International career
- Years: Team / Apps / (Points)
- 2019: England U18 / 3 / (5)
- 2021–2022: England U20 / 10 / (20)
- Correct as of 12 July 2022

= Emeka Ilione =

English rugby union player

Remigius Chukwuemeka Ilione (commonly known as Emeka; born 20 March 2002) is an English professional rugby union player for Leicester Tigers in Premiership Rugby. His preferred position is back row.

==Early life and education==

Ilione was born in Mansfield, Nottinghamshire to Nigerian parents and attended Nottingham High School where he took up rugby at age 11, before attending Rugby School where he was head boy. He joined Leicester Tigers academy at under 13s.

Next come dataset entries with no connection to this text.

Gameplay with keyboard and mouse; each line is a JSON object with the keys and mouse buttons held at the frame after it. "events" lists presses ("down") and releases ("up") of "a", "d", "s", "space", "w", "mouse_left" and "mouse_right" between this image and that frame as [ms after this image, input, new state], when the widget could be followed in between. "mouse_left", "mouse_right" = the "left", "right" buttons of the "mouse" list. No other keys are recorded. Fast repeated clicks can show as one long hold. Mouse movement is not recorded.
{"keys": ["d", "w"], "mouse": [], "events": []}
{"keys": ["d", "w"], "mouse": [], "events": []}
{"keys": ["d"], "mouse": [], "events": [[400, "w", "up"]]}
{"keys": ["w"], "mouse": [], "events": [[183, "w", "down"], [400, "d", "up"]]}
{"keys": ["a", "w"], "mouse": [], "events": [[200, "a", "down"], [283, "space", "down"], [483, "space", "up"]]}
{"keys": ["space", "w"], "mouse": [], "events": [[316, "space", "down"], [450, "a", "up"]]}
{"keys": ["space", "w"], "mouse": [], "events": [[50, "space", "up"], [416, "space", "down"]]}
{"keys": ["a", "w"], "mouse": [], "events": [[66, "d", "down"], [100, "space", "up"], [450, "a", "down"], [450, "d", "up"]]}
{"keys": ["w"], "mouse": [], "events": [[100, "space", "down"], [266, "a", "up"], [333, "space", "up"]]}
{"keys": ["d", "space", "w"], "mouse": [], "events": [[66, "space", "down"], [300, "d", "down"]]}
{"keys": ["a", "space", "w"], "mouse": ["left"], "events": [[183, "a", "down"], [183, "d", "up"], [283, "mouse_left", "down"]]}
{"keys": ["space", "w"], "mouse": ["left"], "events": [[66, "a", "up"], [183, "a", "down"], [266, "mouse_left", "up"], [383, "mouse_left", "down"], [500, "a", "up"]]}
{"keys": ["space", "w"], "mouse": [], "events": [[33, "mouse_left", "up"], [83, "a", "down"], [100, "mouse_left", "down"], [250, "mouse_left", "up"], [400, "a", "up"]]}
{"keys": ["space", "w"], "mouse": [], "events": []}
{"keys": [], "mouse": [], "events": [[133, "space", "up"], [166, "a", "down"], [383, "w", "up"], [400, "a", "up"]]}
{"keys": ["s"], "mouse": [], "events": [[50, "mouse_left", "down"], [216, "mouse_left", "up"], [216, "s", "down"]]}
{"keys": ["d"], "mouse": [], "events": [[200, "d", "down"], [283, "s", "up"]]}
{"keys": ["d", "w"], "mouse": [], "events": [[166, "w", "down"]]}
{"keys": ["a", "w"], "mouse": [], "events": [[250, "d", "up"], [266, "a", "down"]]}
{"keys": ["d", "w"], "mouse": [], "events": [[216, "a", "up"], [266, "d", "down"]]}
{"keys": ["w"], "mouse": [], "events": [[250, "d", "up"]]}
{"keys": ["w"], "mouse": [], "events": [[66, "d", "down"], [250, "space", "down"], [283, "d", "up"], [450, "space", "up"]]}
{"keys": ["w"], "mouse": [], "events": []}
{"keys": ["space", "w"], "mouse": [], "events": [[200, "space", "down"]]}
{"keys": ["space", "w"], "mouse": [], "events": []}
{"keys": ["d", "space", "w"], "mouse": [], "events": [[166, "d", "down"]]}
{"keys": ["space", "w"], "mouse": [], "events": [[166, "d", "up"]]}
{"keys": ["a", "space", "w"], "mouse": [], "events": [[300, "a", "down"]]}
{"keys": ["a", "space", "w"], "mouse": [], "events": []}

Ilione balanced his professional rugby career with studying medicine at the University of Nottingham and graduated as a doctor in 2026.

==Rugby playing career==

===Junior level===
In August 2019 Ilione scored a try for England under-18 in a defeat against South Africa. He was a member of the squad that won the 2021 Six Nations Under 20s Championship and started in the fixture against Scotland. In 2021 his potential was highlighted by Maro Itoje naming him in a theoretical British-Nigerians XV.

In 2022 Ilione scored tries against Wales and Ireland during the 2022 U20 tournament.

===Senior level===
Ilione was offered a professional contract with Leicester in the summer of 2022, making his club debut on 29 March 2022 in a Premiership Rugby Cup match against London Irish at Welford Road. He made his Premiership league debut- on 7 January 2023 as a 79th minute replacement against Newcastle Falcons, and a week later made his European Rugby Champions Cup debut on 13 January 2023 in a win at ASM Clermont Auvergne.

In May 2025 Ilione was called up to a training camp for the senior England squad by Steve Borthwick. Ilione scored a 75th minute try in the 2025 Premiership Final to bring Leicester within 4 points, the subsequent conversion was the last score in Tigers 23–21 defeat.